[START OF STORED DATA]

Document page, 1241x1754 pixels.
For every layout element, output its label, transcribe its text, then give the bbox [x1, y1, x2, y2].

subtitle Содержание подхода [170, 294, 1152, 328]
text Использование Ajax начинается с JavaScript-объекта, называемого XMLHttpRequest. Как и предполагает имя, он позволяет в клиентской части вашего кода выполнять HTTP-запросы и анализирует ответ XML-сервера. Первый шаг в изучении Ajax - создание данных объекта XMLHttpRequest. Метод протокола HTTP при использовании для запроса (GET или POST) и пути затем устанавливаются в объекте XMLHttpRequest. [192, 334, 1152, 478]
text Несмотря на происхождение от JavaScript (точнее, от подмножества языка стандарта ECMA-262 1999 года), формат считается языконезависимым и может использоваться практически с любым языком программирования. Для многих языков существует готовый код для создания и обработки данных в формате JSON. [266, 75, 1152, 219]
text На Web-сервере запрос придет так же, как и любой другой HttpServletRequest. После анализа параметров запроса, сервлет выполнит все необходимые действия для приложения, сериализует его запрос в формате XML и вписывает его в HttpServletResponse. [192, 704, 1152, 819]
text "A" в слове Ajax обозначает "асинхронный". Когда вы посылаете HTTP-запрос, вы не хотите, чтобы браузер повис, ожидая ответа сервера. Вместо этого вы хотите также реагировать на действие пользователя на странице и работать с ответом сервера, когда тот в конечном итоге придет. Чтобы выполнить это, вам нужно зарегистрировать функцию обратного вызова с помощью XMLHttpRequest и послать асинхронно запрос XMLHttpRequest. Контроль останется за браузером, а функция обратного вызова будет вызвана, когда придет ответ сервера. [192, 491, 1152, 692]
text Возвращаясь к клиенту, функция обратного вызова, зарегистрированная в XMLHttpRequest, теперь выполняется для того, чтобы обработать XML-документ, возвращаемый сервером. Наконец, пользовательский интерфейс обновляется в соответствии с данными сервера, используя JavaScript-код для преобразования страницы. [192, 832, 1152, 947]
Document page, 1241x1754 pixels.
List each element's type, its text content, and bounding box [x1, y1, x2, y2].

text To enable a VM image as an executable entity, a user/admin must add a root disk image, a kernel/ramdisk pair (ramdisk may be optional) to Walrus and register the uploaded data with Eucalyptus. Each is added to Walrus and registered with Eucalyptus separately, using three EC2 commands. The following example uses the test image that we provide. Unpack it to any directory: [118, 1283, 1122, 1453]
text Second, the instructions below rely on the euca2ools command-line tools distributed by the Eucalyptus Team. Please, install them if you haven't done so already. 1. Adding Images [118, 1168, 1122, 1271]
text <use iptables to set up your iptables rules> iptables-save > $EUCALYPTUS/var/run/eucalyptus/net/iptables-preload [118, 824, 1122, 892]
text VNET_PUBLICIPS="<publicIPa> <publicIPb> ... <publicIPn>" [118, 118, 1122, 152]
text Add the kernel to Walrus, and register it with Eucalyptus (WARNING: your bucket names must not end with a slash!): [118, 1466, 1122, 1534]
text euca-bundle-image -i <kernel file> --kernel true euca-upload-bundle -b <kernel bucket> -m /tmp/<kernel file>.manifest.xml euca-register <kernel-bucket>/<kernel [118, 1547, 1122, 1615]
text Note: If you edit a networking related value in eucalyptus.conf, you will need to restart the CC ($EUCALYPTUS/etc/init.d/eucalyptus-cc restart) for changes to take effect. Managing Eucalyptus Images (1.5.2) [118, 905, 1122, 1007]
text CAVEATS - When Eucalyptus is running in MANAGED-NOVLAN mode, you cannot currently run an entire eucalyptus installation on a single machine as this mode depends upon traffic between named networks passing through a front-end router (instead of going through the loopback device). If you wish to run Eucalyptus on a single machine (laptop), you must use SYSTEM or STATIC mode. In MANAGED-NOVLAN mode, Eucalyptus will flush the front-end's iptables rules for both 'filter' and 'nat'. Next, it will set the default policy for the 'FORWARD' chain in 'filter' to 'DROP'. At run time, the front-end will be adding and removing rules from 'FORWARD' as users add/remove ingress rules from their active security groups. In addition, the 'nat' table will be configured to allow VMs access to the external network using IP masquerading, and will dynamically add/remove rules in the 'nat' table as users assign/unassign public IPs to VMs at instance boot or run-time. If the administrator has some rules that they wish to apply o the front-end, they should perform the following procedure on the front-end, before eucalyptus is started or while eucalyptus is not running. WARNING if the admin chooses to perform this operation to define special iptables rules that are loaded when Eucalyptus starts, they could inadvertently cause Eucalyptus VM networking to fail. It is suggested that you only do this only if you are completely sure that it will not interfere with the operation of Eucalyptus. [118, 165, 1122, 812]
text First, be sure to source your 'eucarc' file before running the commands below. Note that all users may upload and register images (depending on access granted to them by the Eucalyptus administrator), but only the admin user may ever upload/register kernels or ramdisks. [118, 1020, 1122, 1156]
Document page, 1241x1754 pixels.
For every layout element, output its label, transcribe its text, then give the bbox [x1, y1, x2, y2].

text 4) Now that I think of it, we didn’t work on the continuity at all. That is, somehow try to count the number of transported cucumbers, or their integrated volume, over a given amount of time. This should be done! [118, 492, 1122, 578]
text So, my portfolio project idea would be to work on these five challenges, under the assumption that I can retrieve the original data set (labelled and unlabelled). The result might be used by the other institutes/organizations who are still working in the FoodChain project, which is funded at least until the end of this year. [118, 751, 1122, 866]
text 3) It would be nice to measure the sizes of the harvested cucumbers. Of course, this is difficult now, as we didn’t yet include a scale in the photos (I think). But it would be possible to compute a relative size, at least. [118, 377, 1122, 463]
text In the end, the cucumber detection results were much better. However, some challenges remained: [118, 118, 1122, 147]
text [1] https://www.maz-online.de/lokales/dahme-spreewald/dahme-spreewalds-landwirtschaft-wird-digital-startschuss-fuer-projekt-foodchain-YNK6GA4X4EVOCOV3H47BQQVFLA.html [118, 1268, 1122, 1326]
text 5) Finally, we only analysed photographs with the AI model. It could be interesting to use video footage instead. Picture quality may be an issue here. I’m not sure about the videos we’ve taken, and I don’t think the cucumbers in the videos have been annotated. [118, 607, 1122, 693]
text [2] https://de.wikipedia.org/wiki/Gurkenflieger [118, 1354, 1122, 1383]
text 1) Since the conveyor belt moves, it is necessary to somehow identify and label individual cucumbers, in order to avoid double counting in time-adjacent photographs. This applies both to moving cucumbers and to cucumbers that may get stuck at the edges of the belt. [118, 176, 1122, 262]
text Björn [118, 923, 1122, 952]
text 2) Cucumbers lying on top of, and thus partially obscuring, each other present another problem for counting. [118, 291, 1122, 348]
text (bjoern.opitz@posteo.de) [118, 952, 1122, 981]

[END OF STORED DATA]

■ **SET TASK**
Which lines in the items above contain the string "file"? Pick out each one and copy it in full.

■ **ANSWER IN FULL**
text euca-bundle-image -i <kernel file> --kernel true euca-upload-bundle -b <kernel bucket> -m /tmp/<kernel file>.manifest.xml euca-register <kernel-bucket>/<kernel [118, 1547, 1122, 1615]
text First, be sure to source your 'eucarc' file before running the commands below. Note that all users may upload and register images (depending on access granted to them by the Eucalyptus administrator), but only the admin user may ever upload/register kernels or ramdisks. [118, 1020, 1122, 1156]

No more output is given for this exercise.